Chandrasekaran tried to say something about "dire unemployment," but Chris big-footed on, saying over film of Iraqis at a demo: "Look, they're dancing over a shoe! ....Here's a guy who can't find the words to express his criticism of our policy, he can only speak with his shoes. Why can't he say something?"

(Zaidi did say something, of course, and rather succinctly: "This is a farewell kiss, you dog" for the first thrown shoe, and "This is for the widows and orphans and all those killed in Iraq" for the second. But those are the thoughts the fig-leaves are pasted over.)

On Wednesday, a New York Times op-ed by James Kenney fine-tuned Chris's point about the absurdity of other countries' insults (as Kenney imagined them), especially when they're based on picking up dirt from the ground: "In France, of course, it's a waffle....the target is even lower than a waffle, which is sometimes on the ground if it happens to fall off a plate, and the ground could be dirty, depending on the ground."

Foreigners! What will they think of next? Mika Brzezinski, cohost of MSNBC's Morning Joe, was far more gracious in diminishing the whole insult situation, saying, "I thought the president handled that so beautifully."

Other talking heads picked up on the shoes' dark undercurrents. Juan Williams told Bill O'Reilly that, yeah yeah, he gets the puns and jokes, "But on a serious level, how many American lives have been sacrificed to the cause of liberating Iraq? How much money has been spent while they're not spending their own profits from their oil? American money. So I just think it's absolutely the act of an ingrate for them to behave in this way."

I must admit, I never saw the ingrate argument coming. When CNN's Candy Crowley gingerly asked George Bush, "Was there ever a part of you that, in reflection, went, wait a second"--and here I thought she'd surely complete the sentence with "I understand why the Iraqi people are angry at me"--but instead she said, with perplexity, "We have poured billions of dollars, not to mention U.S. blood and treasure into this country, how dare this guy, even if he is a single guy?" ("Single" meaning not Zaidi's marital status but that, in Candy's eyes, his act didn't represent a group opinion, merely his own.)

Certainly, some MSM commentators got the video's message right and connected the glaring dots, but prominent instances have been hard to find. Overall, the mainstream media's inability to follow thoughts to their logical conclusion has been perfected during the Bush years.
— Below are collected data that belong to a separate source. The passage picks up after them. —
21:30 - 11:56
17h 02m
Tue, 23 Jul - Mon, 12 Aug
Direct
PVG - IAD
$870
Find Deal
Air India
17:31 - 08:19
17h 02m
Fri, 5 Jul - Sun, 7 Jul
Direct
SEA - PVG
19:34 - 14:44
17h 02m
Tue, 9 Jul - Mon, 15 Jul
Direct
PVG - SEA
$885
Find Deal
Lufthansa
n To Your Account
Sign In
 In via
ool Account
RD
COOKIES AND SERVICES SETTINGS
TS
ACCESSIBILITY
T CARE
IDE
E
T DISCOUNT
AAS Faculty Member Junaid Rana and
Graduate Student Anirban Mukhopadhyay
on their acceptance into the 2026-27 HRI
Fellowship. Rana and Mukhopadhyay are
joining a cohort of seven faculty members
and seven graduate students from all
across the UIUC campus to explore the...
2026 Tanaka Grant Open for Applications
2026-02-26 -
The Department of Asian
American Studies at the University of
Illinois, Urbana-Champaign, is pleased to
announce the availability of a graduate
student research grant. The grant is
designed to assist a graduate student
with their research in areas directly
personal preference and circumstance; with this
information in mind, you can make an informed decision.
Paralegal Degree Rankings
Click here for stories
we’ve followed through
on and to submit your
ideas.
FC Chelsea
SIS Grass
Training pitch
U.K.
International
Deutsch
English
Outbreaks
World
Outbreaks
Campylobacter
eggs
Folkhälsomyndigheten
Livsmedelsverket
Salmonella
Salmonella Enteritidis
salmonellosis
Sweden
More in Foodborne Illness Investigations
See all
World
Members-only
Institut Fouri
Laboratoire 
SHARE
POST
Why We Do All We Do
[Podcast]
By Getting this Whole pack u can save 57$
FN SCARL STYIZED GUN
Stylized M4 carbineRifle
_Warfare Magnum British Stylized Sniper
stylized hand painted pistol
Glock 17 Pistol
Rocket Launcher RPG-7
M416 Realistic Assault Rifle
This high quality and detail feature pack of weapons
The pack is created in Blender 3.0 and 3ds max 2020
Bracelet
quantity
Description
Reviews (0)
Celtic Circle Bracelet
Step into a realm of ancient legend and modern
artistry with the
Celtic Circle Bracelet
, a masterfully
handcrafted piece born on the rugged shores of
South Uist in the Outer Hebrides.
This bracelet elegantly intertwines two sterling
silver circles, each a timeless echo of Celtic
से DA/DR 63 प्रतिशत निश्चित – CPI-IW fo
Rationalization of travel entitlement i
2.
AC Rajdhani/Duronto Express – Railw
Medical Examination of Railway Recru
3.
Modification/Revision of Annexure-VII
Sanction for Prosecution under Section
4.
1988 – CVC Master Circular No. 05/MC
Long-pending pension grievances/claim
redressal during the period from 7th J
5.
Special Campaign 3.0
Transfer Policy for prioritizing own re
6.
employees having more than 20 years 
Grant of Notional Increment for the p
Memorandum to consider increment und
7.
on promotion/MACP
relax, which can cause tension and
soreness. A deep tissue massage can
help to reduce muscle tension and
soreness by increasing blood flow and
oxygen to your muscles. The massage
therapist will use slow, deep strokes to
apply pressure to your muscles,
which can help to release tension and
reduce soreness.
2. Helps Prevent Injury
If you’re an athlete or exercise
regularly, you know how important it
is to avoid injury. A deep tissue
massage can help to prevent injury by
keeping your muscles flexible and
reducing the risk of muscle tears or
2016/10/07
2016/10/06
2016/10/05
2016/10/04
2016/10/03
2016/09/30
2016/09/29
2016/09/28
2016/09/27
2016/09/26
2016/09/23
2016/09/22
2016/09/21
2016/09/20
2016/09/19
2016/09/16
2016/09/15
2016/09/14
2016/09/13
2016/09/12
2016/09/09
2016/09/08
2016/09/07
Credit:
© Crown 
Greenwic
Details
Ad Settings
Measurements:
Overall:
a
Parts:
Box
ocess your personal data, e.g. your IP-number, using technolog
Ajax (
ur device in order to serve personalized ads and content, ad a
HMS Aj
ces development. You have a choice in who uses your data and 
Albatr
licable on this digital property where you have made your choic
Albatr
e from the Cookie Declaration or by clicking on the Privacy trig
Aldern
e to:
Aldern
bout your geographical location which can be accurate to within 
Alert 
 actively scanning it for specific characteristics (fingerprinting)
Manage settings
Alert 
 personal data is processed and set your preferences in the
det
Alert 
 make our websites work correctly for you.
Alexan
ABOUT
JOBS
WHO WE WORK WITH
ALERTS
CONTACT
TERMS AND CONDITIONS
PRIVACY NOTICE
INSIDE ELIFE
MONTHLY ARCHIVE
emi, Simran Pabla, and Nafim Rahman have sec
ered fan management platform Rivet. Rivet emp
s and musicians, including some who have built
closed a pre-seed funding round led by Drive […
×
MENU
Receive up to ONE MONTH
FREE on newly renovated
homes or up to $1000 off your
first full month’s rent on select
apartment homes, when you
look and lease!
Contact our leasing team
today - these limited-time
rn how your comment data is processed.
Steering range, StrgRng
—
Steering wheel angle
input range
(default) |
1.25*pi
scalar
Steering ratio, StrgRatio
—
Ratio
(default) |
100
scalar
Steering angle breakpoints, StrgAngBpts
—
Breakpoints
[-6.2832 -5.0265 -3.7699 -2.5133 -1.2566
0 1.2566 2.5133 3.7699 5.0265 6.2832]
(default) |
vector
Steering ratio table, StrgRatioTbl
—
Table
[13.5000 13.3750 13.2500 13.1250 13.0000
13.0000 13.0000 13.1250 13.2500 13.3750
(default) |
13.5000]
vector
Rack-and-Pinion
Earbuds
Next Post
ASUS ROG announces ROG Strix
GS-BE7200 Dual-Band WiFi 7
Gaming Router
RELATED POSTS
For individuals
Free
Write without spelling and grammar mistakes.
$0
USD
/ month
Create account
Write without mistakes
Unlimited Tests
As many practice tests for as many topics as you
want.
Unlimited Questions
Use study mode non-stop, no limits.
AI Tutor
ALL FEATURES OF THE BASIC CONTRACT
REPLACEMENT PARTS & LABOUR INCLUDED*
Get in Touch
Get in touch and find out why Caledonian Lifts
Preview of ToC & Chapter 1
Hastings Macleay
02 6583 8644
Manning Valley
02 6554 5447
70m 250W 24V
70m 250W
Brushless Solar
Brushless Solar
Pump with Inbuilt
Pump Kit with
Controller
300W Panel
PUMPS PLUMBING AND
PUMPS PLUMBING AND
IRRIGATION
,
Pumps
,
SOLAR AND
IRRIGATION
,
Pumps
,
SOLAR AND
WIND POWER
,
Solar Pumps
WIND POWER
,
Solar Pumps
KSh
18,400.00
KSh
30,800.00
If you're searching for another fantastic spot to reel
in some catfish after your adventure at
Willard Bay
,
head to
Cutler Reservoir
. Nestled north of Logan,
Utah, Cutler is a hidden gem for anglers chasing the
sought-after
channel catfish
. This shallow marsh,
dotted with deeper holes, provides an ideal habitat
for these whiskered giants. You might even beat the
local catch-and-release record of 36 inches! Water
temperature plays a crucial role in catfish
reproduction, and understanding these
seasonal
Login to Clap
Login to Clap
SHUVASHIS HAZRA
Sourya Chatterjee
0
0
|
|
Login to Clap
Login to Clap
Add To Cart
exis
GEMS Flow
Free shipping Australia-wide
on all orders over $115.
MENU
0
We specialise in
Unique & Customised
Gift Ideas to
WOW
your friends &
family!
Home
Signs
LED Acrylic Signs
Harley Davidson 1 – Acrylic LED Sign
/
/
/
Nothing illustrates that better than the fact that after he was grabbed and beaten by security guards, Zaidi was dragged into the next room and presumably beaten again--his "cries could be heard from a nearby room," wrote the New York Times--but Western and Iraqi journalists stood by and went on with the press conference. If any of them crowded the door, tried to get a camera inside, or asked what all the screaming was about, we haven't seen or read about it.

It happens all the time, and in plain sight. When Jonathan Karl of ABC asked Dick Cheney earlier this week whether he thought that waterboarding prisoners in American custody was appropriate, and the veep answered, "I do," Karl got a scoop but he didn't follow it to its logical end by striking a comparison between Cheney and the Japanese, as well as the American, military men whom the U.S. sentenced to death for using that same form of torture. Instead, he went on with the interview.

Corporate media: It wants to know how much the hamster likes its popcorn, not why it's upside down and on its back.